To these governments, it appeared at first that they had found a fair and efficient (or at least defendable) way to allocate grades, and public opinion did not respond negatively to its announcement. However, these appearances proved to be profoundly deceptive and vanished on each day of each exam result. The Scottish national mood shifted so intensely that, after a few days, pursuing standardisation no longer seemed politically feasible. The intense criticism centred on the unequal level of reductions of grades after standardisation, rather than the unequal overall rise in grade performance after teacher assessment and standardisation (which advantaged poorer students).
Despite some recognition that similar problems were afoot elsewhere, this shift of problem definition did not happen in the rest of the UK until (a) their published exam results highlighted similar problems regarding the role of previous school performance on standardised results, and (b) the Scottish Government had already changed course. Upon the release of grades outside Scotland, it became clear that downgrades were also concentrated in more deprived areas. For instance, in Wales, 42% of students saw their A-Level results lowered from their Centre Assessed Grades, with the figure close to a third for Northern Ireland.
Each government thus faced similar choices between defending the original system by challenging the emerging consensus around its apparent unfairness; modifying the system by changing the appeal system; or abandoning it altogether and reverting to solely teacher assessed grades. Ultimately, all three governments followed the same path. Initially, they opted to defend their original policy choice. However, by 17 August, the UK, Welsh, and Northern education secretaries announced (separately) that examination grades would be based solely on CAGs – unless the standardisation process had generated a higher grade (students would receive whichever was highest).
Scotland’s initial experience was instructive to the rest of the UK and its example provided the UK government with a blueprint to follow (eventually). It began with a new policy choice – reverting to teacher assessed grades – sold as fairer to victims of the standardisation process. Once this precedent had been set, a different course for policymakers at the UK level became difficult to resist, particularly when faced with a similar backlash. The UK’s government’s decision in turn influenced the Welsh and Northern Irish governments.

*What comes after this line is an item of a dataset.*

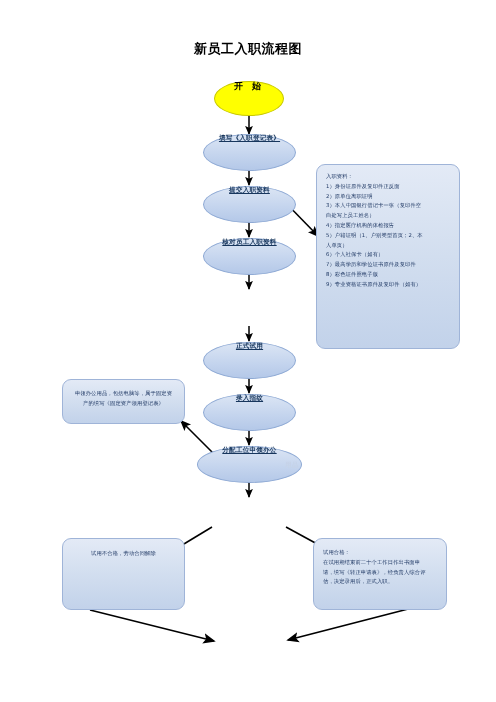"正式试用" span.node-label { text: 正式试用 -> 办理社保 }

In short, we can see that the particular ordering of choices created a cascading effect across the four governments which created initially one policy solution, before triggering a U-turn. This focus on order and timing should not be lost during the inevitable inquiries and reports on the examinations systems. The take-home message is to not ignore the policy process when evaluating the long-term effect of these policies. Focus on why the standardisation processes went wrong is welcome, but we should also focus on why the policymaking process malfunctioned, to produce a wildly inconsistent approach to the same policy choice in such a short space of time. Examining both aspects of this fiasco will be crucial to the grading process in 2021, given that governments will be seeking an alternative to exams for a second year.
Note: the above draws on the authors’ published work in British Politics.